Cuando lo cerró, sintió que todo había terminado por fin.

Cuarta parte Los colonizadores (2006)

En la lucha por la liberación total de los pueblos oprimidos, confiad ante todo en su propia lucha y, después, pero sólo después, en la ayuda internacional.

El pueblo que ha vencido en su propia revolución debe ayudar a aquellos que aún luchan por liberarse.
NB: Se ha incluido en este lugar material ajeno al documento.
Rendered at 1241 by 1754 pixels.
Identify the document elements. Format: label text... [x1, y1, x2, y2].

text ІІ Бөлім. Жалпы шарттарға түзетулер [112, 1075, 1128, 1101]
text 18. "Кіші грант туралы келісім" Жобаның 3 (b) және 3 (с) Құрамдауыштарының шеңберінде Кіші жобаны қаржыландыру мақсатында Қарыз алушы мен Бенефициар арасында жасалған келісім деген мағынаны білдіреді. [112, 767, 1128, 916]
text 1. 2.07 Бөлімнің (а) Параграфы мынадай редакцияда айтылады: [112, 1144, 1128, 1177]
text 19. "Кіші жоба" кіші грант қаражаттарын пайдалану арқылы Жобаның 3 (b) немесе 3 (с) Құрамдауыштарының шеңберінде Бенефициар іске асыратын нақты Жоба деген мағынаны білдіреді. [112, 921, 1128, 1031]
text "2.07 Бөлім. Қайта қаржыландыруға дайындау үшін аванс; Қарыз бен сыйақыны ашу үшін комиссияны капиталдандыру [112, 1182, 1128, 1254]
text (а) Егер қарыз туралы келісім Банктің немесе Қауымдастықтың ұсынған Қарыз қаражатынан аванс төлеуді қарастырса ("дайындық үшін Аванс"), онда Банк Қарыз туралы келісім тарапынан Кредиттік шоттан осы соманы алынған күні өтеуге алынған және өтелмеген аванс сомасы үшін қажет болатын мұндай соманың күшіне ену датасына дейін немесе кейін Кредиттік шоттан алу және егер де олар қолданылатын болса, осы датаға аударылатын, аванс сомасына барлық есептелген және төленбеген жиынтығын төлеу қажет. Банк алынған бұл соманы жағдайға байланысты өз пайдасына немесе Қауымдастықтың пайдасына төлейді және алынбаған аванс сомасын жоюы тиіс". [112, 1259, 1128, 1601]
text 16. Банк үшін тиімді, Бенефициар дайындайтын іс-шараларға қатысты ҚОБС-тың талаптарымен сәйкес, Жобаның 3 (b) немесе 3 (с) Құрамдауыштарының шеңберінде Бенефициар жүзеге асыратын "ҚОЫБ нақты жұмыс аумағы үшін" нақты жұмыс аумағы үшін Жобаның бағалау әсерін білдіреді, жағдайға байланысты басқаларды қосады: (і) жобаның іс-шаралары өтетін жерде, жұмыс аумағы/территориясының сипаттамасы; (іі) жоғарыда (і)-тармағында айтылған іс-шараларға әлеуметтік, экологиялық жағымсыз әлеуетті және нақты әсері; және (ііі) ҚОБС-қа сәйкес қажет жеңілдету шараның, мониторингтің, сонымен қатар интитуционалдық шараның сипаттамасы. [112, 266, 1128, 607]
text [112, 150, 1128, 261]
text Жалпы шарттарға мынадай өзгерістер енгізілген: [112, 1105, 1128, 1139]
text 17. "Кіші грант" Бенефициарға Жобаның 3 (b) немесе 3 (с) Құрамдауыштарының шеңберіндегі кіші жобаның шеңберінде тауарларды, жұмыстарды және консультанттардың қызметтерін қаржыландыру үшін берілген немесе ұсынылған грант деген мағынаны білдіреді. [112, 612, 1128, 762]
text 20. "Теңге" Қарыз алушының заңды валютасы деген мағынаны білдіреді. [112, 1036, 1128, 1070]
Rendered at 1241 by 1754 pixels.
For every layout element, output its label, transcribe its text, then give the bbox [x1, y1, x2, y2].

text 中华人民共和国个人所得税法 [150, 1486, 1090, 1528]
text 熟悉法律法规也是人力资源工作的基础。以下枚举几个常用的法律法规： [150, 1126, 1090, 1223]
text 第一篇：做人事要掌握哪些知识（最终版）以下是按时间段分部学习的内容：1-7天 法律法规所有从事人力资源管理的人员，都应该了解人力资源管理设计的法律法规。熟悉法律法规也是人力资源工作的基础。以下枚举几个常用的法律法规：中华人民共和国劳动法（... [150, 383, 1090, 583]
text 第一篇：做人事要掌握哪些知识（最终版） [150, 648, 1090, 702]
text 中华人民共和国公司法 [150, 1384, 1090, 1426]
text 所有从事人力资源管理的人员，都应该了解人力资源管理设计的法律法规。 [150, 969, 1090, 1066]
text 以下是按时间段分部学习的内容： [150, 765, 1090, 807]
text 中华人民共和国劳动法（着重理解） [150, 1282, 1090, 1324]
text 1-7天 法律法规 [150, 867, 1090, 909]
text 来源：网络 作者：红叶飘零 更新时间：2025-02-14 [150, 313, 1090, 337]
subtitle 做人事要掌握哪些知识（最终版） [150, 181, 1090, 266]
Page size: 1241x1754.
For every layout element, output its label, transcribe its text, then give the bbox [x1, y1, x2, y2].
Es nuestro deber internacionalista.

Mao Zedong

Conversaciones con amigos africanos,

8 de agosto de 1963

Corteza de piel de elefante

28

A cincuenta kilómetros al oeste de Pekín, no muy lejos de las ruinas del palacio del Emperador Amarillo, había una serie de edificios de color gris rodeados de un muro que, en ciertas ocasiones, utilizaba la cúpula del Partido Comunista Chino. Dichos edificios, que por fuera daban la impresión de ser muy modestos, constaban de varias salas de conferencias de grandes dimensiones, cocina y restaurante, y estaban rodeados de un gran parque donde los convocados a alguna reunión podían estirar las piernas o mantener discretas conversaciones privadas. Tan sólo quienes pertenecían a las más íntimas esferas del Partido Comunista sabían que aquel complejo, al que sólo se aludía con el nombre de Emperador Amarillo, era el que se utilizaba para negociaciones cruciales relativas al futuro de China.

Y eso fue lo que pasó aquel día de invierno de 2006. Muy temprano por la mañana llegaron hasta allí una serie de coches de color negro que, a gran velocidad, atravesaron las puertas que cortaban el muro y que no tardaron en cerrarse nuevamente. En la chimenea de la gran sala de reuniones ardía un generoso fuego. Los convocados eran diecinueve hombres y tres mujeres. La mayor parte de ellos contaba más de sesenta años, los más jóvenes rondaban los treinta y cinco. Todos se conocían de ocasiones anteriores. Juntos constituían la elite que, en la práctica, gobernaba China, tanto en lo político como en lo económico. Los únicos que faltaban eran el presidente del país y el alto mando militar. Ellos eran, en efecto, a quienes los participantes de aquella reunión debían rendir cuentas y presentar las propuestas acordadas una vez concluida la reunión.